È una città “infinita” perché la città “Finanza” è fatta da masse monetarie che si moltiplicano all’infinito senza controlli e senza valore perché la moneta da mezzo per gli scambi è stata trasformata in bene in quanto tale. La moneta una volta serviva per sostituire il baratto ma a condizione che quel pezzo di carta avesse chiaramente una contropartita in un bene reale che tradizionalmente era l’oro. Dal momento in cui gli Usa, nel 1971, hanno unilateralmente abbandonato il legame tra dollaro e l’oro, la moneta, innaturalmente, ha assunto una dimensione valoriale slegata dal mondo reale e può essere stampata all’infinito ma in quanto infinita non può essere misurata e non può avere una sua unità di misura. La massa monetaria infinita è incommensurabile ma nonostante l’evidenza della “logica” l’infinito monetario, cioè la moneta, viene usato come unità di misura per la dimensione “finita” del nostro mondo allontanando il valore reale dei beni dal loro prezzo finanziario.
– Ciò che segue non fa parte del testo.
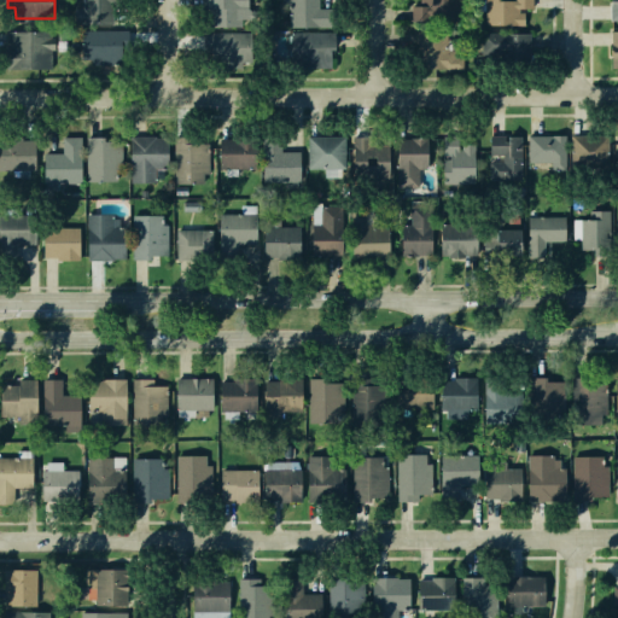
[(124,25),(86,25),(86,0),(115,0),(115,7),(124,6),(124,25)]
I beni reali sono in una dimensione finita – l’oro, l’argento, il petrolio, il frumento, le materie prime non sono infiniti ma in quantità finita che non può essere misurata con un’unità di misura come la moneta che appartiene a una dimensione infinita; né ovviamente si può attribuire un valore ai beni tramite la stessa moneta che in sé essa stessa non ha valore. L’essere, infine, slegata dall’economia reale e portata in un mondo astrale e surreale, direbbe Calvino, ha preparato le condizioni per applicare al suo studio l’esclusivo uso di formulazioni quantitative matematiche delle scienze esatte che operando in un contesto infinito possono per traslazione attribuire la loro esattezza ai valori finanziari che finiscono per diventare infiniti e dipendere da uno strumento quantitativo che poi diventa fine e va continuamente legittimato accademicamente con una passiva colonizzazione culturale che non ammette critica. Si può esprimere il concetto con un sillogismo:

1) se la massa monetaria è infinita o comunque infinitamente riproducibile – moneta, derivati, otc, futures, credit default swap (definiti dal Warren Buffett: “Armi di distruzione di massa”) – non può essere soggetta a misurazione né può avere una sua unità di misura né valore se non è legata a un bene reale definito in quantità finite né può essere usata per misurarlo e dargli valore;

2) se il mondo della natura è costituito in una dimensione finita per tale requisito è misurabile in quanto finito con una sua unità di misura e il suo valore dipende dalla sua quantità rapportata alla sua domanda perché le relazioni tra domanda e offerta sono legate a un dato finito;

3) se la moneta non può essere una misura essendo infinita ed essendo priva di valore, se solo carta, non può essere usata per misurare e dare valore ai beni reali e finiti che appartengono a una diversa dimensione; quindi il suo uso è privo di fondamenti logici e contravviene al principio di “non contraddizione” di Aristotele.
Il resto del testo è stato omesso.